The "metafilter" crash is easy enough to reproduce.  I'll see if I can get that data. Can probably post the stack trace as well.

byancey commented 5 years ago

Pretty safe to say that all of *this is corrupted. The address of this actually appears to be in a valid memory space, but it's contents are completely bogus. A high percentage of the time it ends up pointing to a memory location where everything is just populated with 0xDs. Pointers within the struct are all 0xDDDDDDDDDDDDDDDD, the booleans all evaluate to true (221) which is just 0xDD, and the other values follow suite. Sometimes it points to memory that's not populated entirely with 0XD, but it's still pretty clear in those instances that the contents are just a bunch of random stuff in memory being cast to a DShowPlayer object.

The previous call up the stack is the following:

    reinterpret_cast<DShowAudioPlayer*>(lParam)->OnEvent();

I would assume we have an invalid lParam here. If I follow lParam up that stack, it's just being passed unused through various OnAppMessage calls. About 7 levels of the tree the lparam is passed to BaseWin::StaticWndProc which makes the following call:

    // dispatch through the virtual window proc
    return self->WndProc(message, wParam, lParam);

Next level up, I can't see who calls StaticWndProc, as the call is in [External Code]. At that point, the trail goes cold.

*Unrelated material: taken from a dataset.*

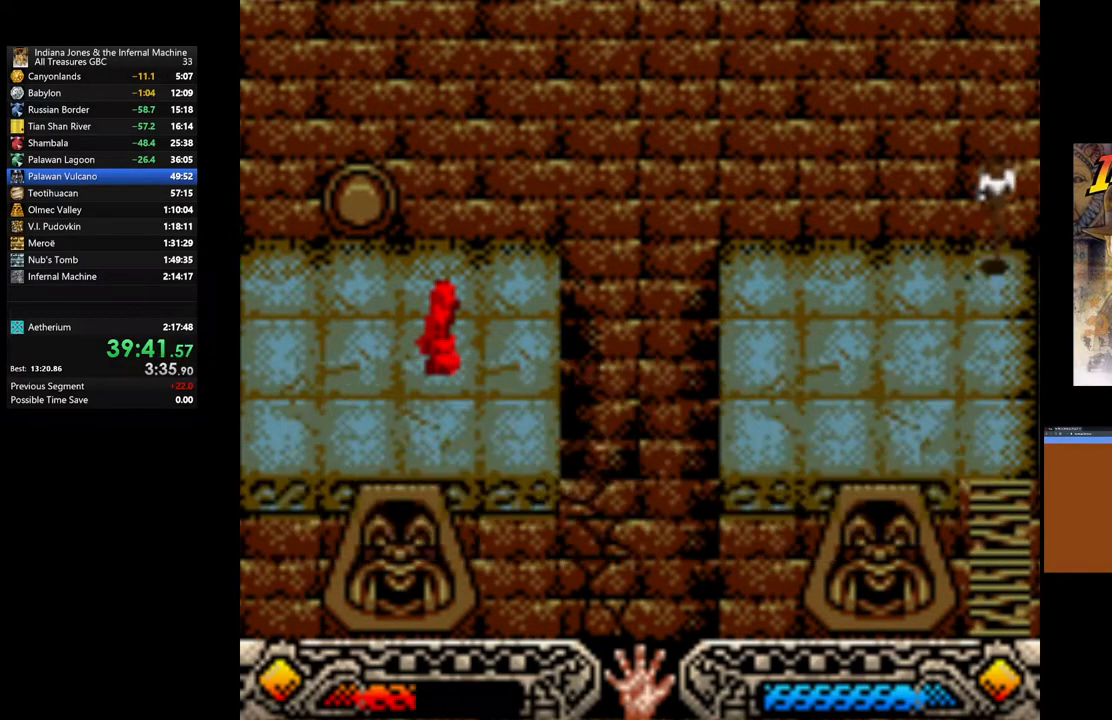
{"buttons": [], "left_stick": "down", "right_stick": "center", "events": []}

mjrgh commented 5 years ago

0xDD fill means something specific with the Microsoft libraries: it means that the object has been deleted with free() or delete. The Microsoft debug libraries fill each memory block used in a free() or delete call with that value as a debugging aid.

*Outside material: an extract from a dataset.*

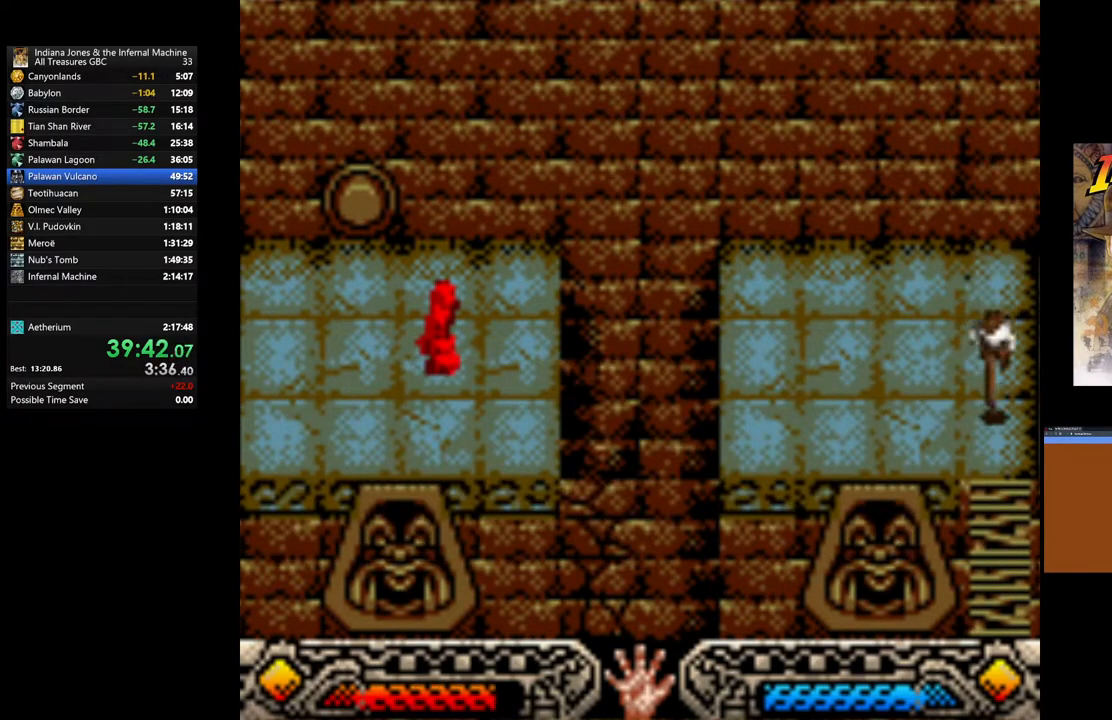
{"buttons": [], "left_stick": "down", "right_stick": "center", "events": []}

So this confirms that we have do indeed have an out-of-sequence deletion. It must be getting deleted even before the call to this method, though, since you said the added self-reference didn't help. The added self-reference would have prevented the object from being deleted until the method returned, but only if the object wasn't already deleted.

You should be able to confirm that by adding a debug test at the entry to the method to see if 'this' has been deleted - something like this should work:

if (reinterpret_cast(pEventEx) == 0xDDDDDDDDDDDDDDDD)) DebugBreak();

I'd keep the added self-reference as well.

With that added (and running in the debugger), and the self-reference in place, I think it should be impossible for the crash to occur without hitting that breakpoint first. If that's not true, I'm really missing something.

Regards, Mike


From: byancey notifications@github.com Sent: Friday, October 4, 2019 3:28 PM To: mjrgh/PinballY PinballY@noreply.github.com Cc: mjrgh mjr_@hotmail.com; Comment comment@noreply.github.com Subject: Re: [mjrgh/PinballY] Metafilter can cause startup crashes when same table exists in multiple systems (#86)

Pretty safe to say that all of *this is corrupted. The address of this actually appears to be in a valid memory space, but it's contents are completely bogus. A high percentage of the time it ends up pointing to a memory location where everything is just populated with 0xDs. Pointers within the struct are all 0xDDDDDDDDDDDDDDDD, the booleans all evaluate to true (221) which is just 0xDD, and the other values follow suite. Sometimes it points to memory that's not populated entirely with 0XD, but it's still pretty clear in those instances that the contents are just a bunch of random stuff in memory being cast to a DShowPlayer object.

The previous call up the stack is the following:

    reinterpret_cast<DShowAudioPlayer*>(lParam)->OnEvent();

I would assume we have an invalid lParam here. If I follow lParam up that stack, it's just being passed unused through various OnAppMessage calls. About 7 levels of the tree the lparam is passed to BaseWin::StaticWndProc which makes the following call:

    // dispatch through the virtual window proc
    return self->WndProc(message, wParam, lParam);

Next level up, I can't see who calls StaticWndProc, as the call is in [External Code]. At that point, the trail goes cold.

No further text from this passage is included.